— 作業指示 —
下に示す愛知県の地震についての文章を、「過去10年、震度1以上を観測した回数」を含む箇所から「タや地形的な特性があります。」まで、一字も変えずに書き写すこと。

— 掲載文 —
━━━━━━━━

愛知県は、全国的に見ても地震の発生頻度が少ないとされる地域の一つです。
本記事では、愛知県は地震が少ないと言われる理由を「過去の地震の少なさ・活断層の分布の仕方」といった観点から解説します。
ただし、「地震が少ない=安全」とは限りません。南海トラフ地震のリスクや津波への備えも必要となります。
後半では、愛知県で安心して暮らすための防災対策や、地震に強い家づくりの方法も紹介しますので、ぜひ参考にしてください。
愛知県は、過去の統計データから見ても、全国の中では地震の発生頻度が比較的少ない地域とされています。
たとえば、愛知県および近隣の地域での地震の発生回数を確認すると、三重県や滋賀県とともに、静岡県や岐阜県と比べると地震の発生回数が少ないことが分かります。
過去10年、震度1以上を観測した回数
ただし、完全に安全というわけではなく、過去には濃尾地震(1891年)など被害の大きい地震も発生しています。
地震のリスクを正しく理解するためには、実際に観測された回数や被害の記録を知ることが重要です。
「愛知県は地震が少ない」と言われる背景には、実際の観測データや地形的な特性があります。
具体的な根拠について「発生頻度・活断層の分布」の2つの視点から紹介します。
愛知県は、地震の観測回数が全国の中でも比較的少ない県のひとつです。

━━━━━━━━

— 提供情報 —
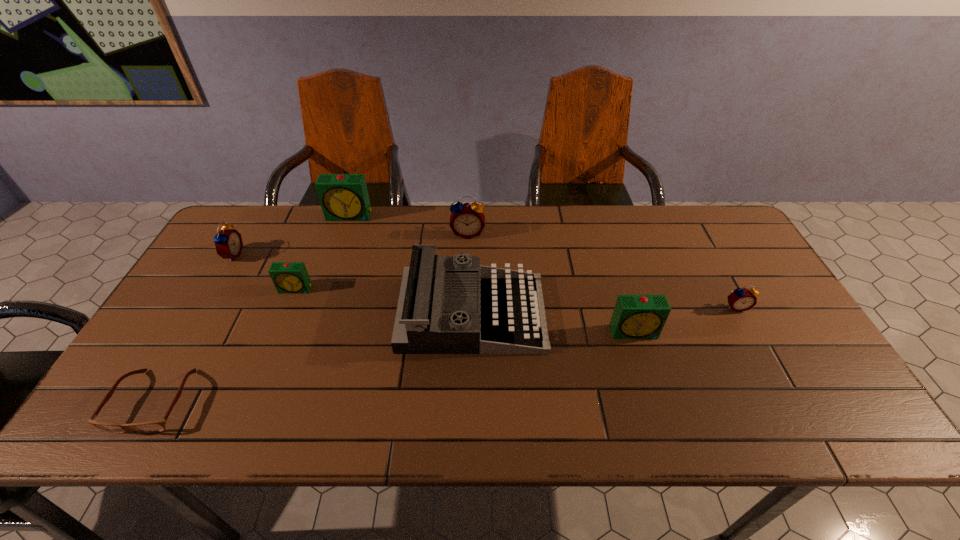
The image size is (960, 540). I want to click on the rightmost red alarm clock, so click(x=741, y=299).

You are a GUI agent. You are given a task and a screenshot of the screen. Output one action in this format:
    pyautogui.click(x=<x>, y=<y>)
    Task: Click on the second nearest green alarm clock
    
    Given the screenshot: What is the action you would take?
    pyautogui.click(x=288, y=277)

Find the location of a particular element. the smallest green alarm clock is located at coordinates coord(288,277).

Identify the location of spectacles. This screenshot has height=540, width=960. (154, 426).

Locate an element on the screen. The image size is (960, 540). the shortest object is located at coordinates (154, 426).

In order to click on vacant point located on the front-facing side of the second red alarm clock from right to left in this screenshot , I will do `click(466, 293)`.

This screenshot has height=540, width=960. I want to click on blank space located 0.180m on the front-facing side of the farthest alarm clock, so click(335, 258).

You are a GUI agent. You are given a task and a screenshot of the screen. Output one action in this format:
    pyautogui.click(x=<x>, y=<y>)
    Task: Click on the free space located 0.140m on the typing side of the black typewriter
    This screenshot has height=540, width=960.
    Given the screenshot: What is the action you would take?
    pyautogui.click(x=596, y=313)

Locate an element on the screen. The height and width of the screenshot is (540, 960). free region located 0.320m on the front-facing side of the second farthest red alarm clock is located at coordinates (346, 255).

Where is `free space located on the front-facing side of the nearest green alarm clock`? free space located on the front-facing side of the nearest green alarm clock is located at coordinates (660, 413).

━━━━━━━━

— 想定解答 —
過去10年、震度1以上を観測した回数
ただし、完全に安全というわけではなく、過去には濃尾地震(1891年)など被害の大きい地震も発生しています。
地震のリスクを正しく理解するためには、実際に観測された回数や被害の記録を知ることが重要です。
「愛知県は地震が少ない」と言われる背景には、実際の観測データや地形的な特性があります。